Par crainte de la disparition du "dora", le groupement féminin Pèbatchogè a décidé de ne pas déposer ses galets et ses plumes. Des associations ont opté aussi de porter le combat de la pérennisation de ce savoir-faire traditionnel. L'une d'elles, l'Association pour l'entretien et la sauvegarde de la cour royale, a eu une idée originale de raviver la courroie de transmission générationnelle à travers un concours qui est à sa 7e édition.

La dernière tenue en mars 2023, a réuni 130 participantes issues de 10 lycées de la commune de Tiébélé. Les élèves Yasmine, Kafa et Béatrice du lycée d'excellence de Tiébélé étaient du groupe. Elles ont fini à la deuxième marche du podium en se faisant battre de peu au niveau du polissage. « Mais nous étions très heureuses à la fin parce que ce qu'on nous a montré était très passionnant. A la maison, nos mamans n'ont pas le temps pour nous apprendre à le faire et aussi avec les cours, il était difficile pour nous d'aller assister à des séances.
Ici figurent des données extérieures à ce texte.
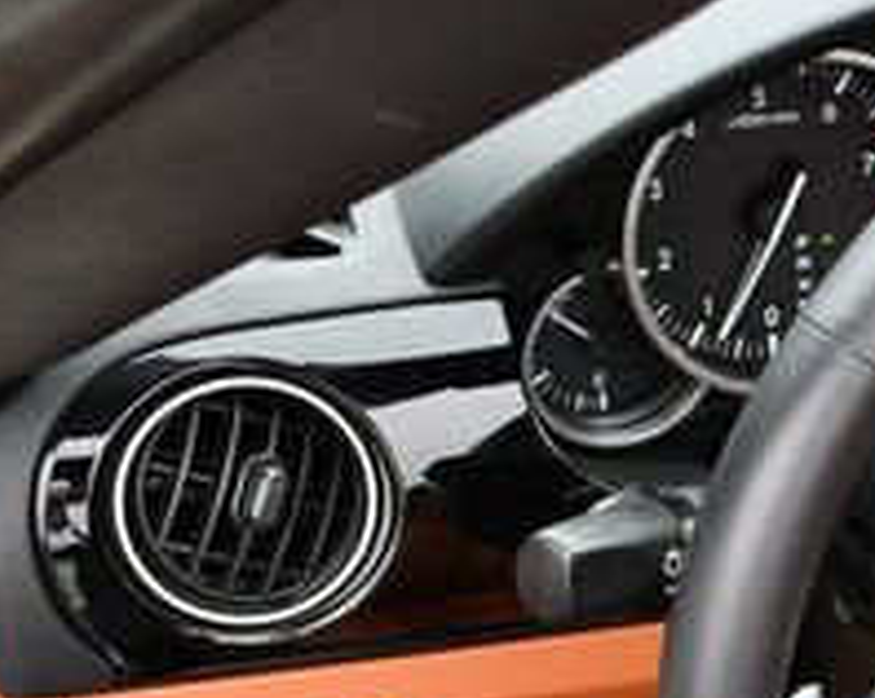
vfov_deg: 15.0
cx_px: 1366
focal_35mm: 100
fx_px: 2587
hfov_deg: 17.1
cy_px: 751
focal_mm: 22
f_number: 5.6
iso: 400
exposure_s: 1/250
Donc quand l'opportunité du concours s'est présentée, nous étions très contentes d'y prendre part », confie Yasmine, enthousiaste. Pour Yasmine et ses camarades qui s'impatientent pour la prochaine édition, le savoir acquis déjà est une richesse qu'elles comptent garder précieusement et exprimer si l'occasion se présente. A écouter le guide, Abdou Bayeidiena, qui fait partie de l'association promotrice du concours, à chaque édition, il y a cette satisfaction d'avoir formé des générations pour la relève.

« Notre objectif, c'est surtout cela parce que peu de filles ou de femmes viennent aujourd'hui apprendre et se former à la pratique », souligne-t-il. Il se satisfait même que d'édition en édition, l'engouement se fait intense dans les lycées montrant l'intérêt grandissant vis-à-vis du "dora". Le directeur provincial de la Culture, des Arts et du Tourisme du Nahouri, Noé Bado, n'en rêvait pas mieux, selon ses termes.

A côté des actions de promotion et d'accompagnement de son département à la réhabilitation régulière des cases de la cour royale et par ricochet des peintures murales, les initiatives tel que le concours sont un tremplin qui contribuent, dit-il, à rassurer de la non rupture de la chaine de transmission de cet art singulier Kassena.